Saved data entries
====

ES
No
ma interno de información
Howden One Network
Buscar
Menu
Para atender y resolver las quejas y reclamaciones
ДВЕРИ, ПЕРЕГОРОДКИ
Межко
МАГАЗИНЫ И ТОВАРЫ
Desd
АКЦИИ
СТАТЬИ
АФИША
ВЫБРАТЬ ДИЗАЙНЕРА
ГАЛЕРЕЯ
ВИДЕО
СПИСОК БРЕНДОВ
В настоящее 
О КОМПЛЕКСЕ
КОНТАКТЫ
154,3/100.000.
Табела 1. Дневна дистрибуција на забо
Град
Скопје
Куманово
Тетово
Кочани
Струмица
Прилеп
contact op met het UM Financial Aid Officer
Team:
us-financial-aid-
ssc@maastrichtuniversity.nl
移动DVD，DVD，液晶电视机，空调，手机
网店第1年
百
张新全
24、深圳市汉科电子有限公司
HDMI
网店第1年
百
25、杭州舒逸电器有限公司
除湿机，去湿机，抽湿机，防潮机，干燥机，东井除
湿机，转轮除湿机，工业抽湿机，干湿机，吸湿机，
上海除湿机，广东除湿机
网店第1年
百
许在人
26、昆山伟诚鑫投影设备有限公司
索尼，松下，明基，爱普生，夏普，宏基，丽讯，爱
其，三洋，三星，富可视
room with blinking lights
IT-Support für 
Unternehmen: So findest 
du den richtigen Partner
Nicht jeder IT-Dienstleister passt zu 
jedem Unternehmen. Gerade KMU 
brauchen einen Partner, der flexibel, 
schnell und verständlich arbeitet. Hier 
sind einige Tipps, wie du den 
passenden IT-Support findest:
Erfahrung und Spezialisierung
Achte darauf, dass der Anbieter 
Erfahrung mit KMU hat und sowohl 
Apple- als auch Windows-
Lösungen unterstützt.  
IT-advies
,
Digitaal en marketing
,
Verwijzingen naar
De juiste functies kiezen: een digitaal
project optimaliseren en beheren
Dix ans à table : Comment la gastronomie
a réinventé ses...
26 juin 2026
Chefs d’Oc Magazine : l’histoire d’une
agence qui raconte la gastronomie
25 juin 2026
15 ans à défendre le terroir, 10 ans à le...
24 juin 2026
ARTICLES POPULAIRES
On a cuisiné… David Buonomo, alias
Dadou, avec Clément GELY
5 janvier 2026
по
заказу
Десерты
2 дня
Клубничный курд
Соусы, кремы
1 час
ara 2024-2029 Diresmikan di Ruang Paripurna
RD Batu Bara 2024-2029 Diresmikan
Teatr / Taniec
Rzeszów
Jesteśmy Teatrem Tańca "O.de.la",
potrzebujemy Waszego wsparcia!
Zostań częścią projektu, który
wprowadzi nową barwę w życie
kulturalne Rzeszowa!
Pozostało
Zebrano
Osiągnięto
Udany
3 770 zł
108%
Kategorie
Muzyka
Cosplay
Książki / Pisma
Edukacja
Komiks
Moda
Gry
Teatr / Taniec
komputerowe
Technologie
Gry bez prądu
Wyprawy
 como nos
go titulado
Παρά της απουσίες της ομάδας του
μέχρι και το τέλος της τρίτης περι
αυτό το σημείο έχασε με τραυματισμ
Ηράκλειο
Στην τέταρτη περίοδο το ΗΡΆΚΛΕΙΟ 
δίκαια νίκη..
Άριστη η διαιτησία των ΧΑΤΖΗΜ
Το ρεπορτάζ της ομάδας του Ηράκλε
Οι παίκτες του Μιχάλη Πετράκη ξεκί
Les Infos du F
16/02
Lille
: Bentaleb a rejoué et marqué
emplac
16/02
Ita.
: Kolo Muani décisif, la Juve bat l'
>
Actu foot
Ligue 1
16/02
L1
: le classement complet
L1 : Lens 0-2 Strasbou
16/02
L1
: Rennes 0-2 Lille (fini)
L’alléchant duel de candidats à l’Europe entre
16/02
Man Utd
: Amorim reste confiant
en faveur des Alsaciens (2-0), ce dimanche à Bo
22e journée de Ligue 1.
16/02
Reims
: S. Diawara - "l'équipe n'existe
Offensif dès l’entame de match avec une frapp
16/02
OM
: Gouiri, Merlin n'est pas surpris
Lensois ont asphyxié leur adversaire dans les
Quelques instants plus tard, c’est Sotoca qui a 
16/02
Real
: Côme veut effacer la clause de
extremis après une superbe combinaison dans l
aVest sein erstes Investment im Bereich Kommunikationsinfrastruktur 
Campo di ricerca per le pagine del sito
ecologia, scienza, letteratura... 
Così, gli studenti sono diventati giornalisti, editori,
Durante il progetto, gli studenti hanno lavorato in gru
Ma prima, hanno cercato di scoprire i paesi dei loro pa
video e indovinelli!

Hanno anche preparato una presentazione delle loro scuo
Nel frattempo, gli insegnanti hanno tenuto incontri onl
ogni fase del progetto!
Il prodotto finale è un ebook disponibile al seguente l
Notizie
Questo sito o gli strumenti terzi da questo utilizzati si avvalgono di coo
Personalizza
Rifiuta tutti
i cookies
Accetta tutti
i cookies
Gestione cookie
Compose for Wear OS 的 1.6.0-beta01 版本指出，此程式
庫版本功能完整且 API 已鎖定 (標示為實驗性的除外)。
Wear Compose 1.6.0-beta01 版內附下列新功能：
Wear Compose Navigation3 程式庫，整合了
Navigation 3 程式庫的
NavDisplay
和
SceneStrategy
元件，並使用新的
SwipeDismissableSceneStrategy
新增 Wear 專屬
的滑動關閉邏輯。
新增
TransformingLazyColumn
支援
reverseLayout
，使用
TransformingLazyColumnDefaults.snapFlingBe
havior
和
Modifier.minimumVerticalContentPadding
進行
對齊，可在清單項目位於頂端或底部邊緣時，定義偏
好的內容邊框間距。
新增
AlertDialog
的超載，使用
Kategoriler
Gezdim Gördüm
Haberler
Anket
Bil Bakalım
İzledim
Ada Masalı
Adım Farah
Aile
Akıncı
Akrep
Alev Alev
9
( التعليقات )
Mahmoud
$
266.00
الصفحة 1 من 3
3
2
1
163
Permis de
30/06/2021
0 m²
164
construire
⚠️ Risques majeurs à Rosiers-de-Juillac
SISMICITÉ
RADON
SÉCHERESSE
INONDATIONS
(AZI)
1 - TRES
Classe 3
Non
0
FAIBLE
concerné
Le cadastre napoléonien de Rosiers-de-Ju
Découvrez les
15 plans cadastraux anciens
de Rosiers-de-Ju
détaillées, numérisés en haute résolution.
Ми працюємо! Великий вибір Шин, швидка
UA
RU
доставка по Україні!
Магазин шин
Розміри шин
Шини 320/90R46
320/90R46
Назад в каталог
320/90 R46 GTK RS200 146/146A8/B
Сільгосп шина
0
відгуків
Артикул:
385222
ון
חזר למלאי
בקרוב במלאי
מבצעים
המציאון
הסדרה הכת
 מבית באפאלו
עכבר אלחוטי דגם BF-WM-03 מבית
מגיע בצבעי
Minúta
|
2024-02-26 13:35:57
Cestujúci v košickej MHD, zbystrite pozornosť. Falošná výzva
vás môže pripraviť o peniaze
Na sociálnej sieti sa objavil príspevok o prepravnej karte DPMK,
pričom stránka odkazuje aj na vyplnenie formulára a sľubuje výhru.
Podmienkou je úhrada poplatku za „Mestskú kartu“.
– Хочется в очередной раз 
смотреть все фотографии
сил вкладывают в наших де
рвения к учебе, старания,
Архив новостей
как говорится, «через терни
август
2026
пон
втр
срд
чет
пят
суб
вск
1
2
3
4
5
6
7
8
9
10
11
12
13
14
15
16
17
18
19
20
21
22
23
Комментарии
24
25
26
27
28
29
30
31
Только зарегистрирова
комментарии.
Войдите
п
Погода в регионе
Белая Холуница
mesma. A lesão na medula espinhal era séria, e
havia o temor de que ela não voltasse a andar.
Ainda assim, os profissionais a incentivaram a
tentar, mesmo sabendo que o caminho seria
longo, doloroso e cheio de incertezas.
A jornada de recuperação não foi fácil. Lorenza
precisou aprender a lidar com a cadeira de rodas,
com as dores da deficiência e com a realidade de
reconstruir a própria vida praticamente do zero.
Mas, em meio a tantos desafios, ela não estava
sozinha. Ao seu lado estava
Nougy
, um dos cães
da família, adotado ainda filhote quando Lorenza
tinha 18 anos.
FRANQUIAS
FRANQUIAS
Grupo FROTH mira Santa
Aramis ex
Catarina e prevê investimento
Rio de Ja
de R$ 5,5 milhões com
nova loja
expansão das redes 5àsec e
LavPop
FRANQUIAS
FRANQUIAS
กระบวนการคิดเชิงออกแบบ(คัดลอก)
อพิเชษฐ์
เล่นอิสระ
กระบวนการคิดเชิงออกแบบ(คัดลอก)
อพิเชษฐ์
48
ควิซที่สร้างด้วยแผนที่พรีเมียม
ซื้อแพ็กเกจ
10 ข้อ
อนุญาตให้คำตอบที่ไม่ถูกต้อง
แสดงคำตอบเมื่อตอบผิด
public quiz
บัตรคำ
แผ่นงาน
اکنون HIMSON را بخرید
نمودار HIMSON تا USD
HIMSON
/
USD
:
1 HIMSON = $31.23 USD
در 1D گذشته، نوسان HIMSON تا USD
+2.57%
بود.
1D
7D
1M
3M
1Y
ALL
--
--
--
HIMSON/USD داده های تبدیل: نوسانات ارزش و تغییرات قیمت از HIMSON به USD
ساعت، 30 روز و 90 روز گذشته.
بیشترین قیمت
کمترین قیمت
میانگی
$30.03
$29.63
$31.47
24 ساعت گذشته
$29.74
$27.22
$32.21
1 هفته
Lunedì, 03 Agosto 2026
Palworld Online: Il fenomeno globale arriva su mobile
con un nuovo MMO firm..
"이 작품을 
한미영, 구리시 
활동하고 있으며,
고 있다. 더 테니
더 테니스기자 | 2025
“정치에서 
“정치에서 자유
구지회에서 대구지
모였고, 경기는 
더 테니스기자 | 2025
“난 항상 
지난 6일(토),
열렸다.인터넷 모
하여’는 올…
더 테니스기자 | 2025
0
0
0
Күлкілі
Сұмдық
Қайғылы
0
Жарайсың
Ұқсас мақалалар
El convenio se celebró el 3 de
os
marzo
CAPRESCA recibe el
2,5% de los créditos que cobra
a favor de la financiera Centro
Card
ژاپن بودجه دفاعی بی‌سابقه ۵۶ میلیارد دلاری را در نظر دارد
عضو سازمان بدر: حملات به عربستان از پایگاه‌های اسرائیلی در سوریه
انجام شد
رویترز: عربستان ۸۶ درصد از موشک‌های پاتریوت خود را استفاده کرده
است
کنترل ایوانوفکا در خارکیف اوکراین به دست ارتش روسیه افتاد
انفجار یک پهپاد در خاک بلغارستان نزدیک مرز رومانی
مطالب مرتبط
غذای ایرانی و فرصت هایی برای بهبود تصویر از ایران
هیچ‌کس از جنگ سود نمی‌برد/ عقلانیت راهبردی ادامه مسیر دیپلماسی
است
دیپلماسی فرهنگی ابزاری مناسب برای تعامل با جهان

====

Each line above where the word "dans" occurs should be returned in full.

Lensois ont asphyxié leur adversaire dans les
extremis après une superbe combinaison dans l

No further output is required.